Source extract

Surviving a Sensory-Unfriendly Work Environment as an Autistic Individual

Updated: May 15

By Patty Laushman


The modern office environment can present many challenges for many people. One challenge that many autistic individuals face is having to work in a sensory-unfriendly environment. When an autistic individual experiences sensory sensitivities in their work environment, the typical office setting can transform into an overwhelming and distressing nightmare. This reality poses a barrier to the professional success and well-being of many autistic individuals.

An office worker struggling to finish her work, sitting with her elbows on the desk with her head rested in her hands.

This blog post will uncover some of the sensory challenges autistic individuals often face in the work environment and provide strategies for overcoming these challenges. My goal is not only to shine a light on these hurdles but to also equip you with practical strategies to transform your office experience from merely survivable to truly thrivable.


Sensory Challenges Autistic Individuals Face in the Office

The first step to overcoming sensory challenges is identifying what these challenges are. This section lists the most common sensory challenges autistic individuals face in the workplace.

Data excerpts
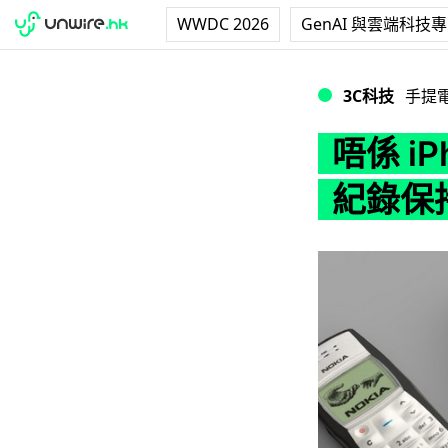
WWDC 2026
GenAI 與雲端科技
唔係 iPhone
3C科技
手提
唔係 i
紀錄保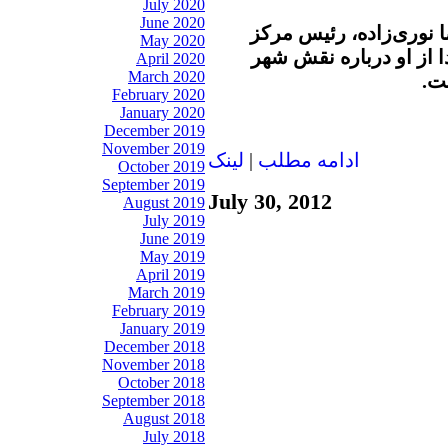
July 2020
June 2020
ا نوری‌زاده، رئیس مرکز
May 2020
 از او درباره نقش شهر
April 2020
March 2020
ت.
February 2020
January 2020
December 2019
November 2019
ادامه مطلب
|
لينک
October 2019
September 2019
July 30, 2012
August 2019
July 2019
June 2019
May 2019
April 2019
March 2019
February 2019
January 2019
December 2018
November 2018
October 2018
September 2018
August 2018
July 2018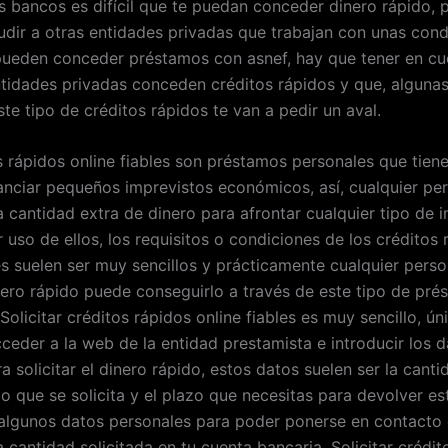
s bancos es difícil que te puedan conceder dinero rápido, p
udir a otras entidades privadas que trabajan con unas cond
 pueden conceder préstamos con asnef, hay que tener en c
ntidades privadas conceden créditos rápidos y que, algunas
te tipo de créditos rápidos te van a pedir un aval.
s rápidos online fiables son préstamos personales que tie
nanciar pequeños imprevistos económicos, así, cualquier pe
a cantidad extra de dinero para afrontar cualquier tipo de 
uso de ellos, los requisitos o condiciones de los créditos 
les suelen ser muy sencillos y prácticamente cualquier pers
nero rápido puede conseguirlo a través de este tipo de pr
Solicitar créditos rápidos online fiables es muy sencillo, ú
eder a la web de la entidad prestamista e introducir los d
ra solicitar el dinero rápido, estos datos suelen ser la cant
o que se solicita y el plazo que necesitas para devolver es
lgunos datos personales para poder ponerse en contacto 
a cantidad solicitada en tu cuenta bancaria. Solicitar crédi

Exercise prompt
Carry on the blog post about autistic workers in sensory-unfriendly offices, starting right after its final sentence.

Exercise result
Sensitivity to Lights

Bright ceiling lights lighting up an office.

Bright or fluorescent lighting is common in many office settings. However, this type of lighting can often be overwhelming, particularly for individuals who spend extended periods in such environments, because the light itself is unnatural and uncomfortable. Some people can actually see them flicker and hear a buzzing sound they make, which can be extremely distracting. 


Noise Sensitivity

Many autistic individuals also experience challenges with background noise in office environments. Common sounds such as conversations, phones ringing, and even the subtle hum of electronic equipment can be distracting or cause distress. This sensory input often leads to a state of sensory overload, making it difficult to concentrate and perform effectively.


Difficulty with Temperature Regulation

Some autistic individuals face unique challenges related to body temperature regulation. This difficulty can lead to heightened sensitivity to the ambient temperature in an office environment. As a result, changes in temperature, whether too hot or too cold, can be uncomfortable and very disruptive for them.


Sensitivities to Smells

An autistic man plugging his nose in disgust.

Autistic individuals can also encounter challenges with strong smells in office settings. Tuna salad for lunch, anyone? These overpowering odors often stem from sources like perfumes, cleaning products, and certain foods. These scents result in an uncomfortable and distracting atmosphere for any autistic within range.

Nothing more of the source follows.